The Magic version borrows much of Letterman's absurdism. Steele picks some tidbit -- the number of games in which Marreese Speights canned a triple within one minute of entering, Zaza Pachulia's career 0-of-26 mark from deep -- and he and Turner debate over whether it is, in fact, anything. When they are done, the production truck renders a verdict: They ring a bell if Steele has found something, or sound a "Family Feud"-style buzzer if Steele's discovery amounts to nothing.
There are no criteria, and that is part of the fun. Steele plays up a sort of deadpan, hangdog helplessness as he sits at the mercy of an inscrutable judging process. I am all for any game that stokes tongue-in-cheek tension among a broadcast crew. That kind of melodrama has made "Who Am I?" must-watch TV for years on the Nets broadcast.

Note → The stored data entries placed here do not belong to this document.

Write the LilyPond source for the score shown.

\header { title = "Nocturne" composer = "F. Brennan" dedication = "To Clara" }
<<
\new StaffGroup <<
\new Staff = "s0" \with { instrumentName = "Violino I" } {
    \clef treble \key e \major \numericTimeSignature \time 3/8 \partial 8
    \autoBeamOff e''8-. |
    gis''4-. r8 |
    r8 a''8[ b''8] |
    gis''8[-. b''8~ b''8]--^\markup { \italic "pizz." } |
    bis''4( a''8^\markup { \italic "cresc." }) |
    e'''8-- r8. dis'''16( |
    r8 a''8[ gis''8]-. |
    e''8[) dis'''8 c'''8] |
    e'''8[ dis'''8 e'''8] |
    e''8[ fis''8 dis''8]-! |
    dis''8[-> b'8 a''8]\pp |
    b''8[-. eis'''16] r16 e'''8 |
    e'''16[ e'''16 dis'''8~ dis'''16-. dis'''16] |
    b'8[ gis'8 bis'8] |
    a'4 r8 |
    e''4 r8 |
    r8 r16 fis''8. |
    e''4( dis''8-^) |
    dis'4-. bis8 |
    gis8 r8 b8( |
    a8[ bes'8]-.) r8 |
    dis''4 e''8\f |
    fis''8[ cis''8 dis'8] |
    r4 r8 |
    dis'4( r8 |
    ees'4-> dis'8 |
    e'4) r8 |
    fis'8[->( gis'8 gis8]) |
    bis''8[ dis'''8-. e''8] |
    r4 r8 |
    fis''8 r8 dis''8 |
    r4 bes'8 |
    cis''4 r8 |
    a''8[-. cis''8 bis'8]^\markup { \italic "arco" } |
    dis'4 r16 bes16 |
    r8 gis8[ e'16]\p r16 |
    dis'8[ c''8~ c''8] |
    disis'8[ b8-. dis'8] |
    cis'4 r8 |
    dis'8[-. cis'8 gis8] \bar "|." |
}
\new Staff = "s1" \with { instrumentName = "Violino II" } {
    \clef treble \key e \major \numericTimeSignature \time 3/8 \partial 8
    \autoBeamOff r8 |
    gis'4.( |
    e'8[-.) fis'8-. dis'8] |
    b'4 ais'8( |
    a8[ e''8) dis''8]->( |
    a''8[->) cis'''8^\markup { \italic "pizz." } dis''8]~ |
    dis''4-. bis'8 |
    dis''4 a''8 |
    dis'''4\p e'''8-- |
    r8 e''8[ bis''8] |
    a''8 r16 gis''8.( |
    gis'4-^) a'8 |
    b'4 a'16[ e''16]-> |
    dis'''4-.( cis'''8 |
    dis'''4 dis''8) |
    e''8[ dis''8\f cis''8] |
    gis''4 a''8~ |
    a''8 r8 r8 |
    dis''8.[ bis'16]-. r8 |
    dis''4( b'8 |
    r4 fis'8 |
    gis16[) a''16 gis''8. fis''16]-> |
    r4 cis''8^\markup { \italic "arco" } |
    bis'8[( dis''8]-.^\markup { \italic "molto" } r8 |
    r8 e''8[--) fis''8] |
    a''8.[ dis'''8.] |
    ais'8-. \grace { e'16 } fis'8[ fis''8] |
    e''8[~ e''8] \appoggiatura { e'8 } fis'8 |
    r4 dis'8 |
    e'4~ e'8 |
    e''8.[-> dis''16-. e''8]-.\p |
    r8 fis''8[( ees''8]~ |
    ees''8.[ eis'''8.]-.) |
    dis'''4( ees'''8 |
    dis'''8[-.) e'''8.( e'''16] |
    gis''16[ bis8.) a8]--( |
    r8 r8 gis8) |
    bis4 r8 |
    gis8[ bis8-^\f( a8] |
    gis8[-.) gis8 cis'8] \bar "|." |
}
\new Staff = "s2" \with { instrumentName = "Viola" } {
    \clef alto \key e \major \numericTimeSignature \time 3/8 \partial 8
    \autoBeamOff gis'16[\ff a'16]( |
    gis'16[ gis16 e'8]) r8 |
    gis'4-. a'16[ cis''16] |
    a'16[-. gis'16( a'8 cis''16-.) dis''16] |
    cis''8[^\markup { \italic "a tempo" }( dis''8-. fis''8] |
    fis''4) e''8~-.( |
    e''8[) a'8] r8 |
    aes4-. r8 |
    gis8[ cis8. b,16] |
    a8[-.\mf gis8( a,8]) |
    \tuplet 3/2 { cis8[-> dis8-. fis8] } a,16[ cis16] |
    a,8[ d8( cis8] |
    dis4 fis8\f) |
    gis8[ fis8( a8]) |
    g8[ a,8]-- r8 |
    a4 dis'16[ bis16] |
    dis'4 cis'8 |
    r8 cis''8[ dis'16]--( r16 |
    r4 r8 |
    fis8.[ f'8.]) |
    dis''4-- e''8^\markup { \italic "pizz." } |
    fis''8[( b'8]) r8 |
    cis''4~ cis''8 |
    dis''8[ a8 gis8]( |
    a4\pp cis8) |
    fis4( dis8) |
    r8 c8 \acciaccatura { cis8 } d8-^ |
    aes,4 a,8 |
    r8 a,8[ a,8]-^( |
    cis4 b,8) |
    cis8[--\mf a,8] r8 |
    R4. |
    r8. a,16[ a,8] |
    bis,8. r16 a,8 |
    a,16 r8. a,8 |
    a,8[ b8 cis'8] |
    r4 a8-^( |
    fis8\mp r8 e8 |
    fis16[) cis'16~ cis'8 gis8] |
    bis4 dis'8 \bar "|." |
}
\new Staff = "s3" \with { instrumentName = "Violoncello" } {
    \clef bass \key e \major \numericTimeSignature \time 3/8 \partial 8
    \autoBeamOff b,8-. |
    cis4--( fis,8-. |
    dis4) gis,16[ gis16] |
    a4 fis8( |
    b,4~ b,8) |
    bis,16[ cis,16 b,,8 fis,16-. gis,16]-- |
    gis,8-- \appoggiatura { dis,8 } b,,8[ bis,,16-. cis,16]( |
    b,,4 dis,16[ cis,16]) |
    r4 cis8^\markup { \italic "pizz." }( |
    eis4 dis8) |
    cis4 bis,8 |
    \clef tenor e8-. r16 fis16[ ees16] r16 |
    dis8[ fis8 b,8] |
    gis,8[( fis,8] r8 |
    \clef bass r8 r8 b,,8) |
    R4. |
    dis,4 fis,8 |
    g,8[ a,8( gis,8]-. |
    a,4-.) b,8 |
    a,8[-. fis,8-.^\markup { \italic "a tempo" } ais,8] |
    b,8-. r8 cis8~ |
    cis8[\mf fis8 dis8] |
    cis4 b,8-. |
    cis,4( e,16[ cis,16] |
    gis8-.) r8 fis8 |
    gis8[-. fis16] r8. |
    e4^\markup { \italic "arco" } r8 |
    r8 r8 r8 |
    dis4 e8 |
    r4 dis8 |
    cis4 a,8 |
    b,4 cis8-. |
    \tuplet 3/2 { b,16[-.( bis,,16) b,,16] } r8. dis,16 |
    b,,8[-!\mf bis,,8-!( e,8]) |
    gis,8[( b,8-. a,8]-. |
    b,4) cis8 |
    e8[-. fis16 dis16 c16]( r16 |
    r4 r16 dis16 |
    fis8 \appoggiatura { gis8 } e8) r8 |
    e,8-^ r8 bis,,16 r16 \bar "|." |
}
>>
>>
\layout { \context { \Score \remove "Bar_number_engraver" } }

"It gives us something to talk about in what is becoming another long season," Steele says.
Teams defending the last possession of a quarter often switch their biggest -- and slowest -- defender out of a pick-and-roll once they see it coming. I have no idea who invented this, but I nicknamed it the Brook Lopez switch a few years ago because the Nets did it in almost every end-of-quarter situation when Lopez was on the floor.
The gambit is simple: When an opposing big goes to set a pick, a smaller defender on the wing sprints over and yanks his teammate out of the action. That leaves the defense with two like-sized perimeter guys defending the pick-and-roll -- allowing for a final, seamless switch up top.
All of that switchery creates mismatches everywhere, but with the clock approaching zero, who cares? The offense doesn't have time to exploit them.
Too many offenses see the initial Lopez switch coming, and lazily accept it without changing course. Smarter teams have quick-hitting counters. Watch what the Wiz bust out here:
Chicago Lopez-switches Nikola Mirotic out of the play, stashing him on Jodie Meeks. But Washington doesn't let Mirotic off the hook. The Wizards keep Meeks moving, and he loses Mirotic around another screen.
Mirotic is fast for a Lopez-switch candidate. Imagine if a behemoth had to chase Meeks around a pick? Leave enough time for that, and offenses have a Lopez-switch trump card.
These are just so blah. The chrome detailing and "sleek design lines" supposedly make these jerseys "automotive-inspired," whatever that means. I kinda like the grayish-blue, but Motor City is such a cool nickname, and presents so many fun possibilities for art that actually evokes cars.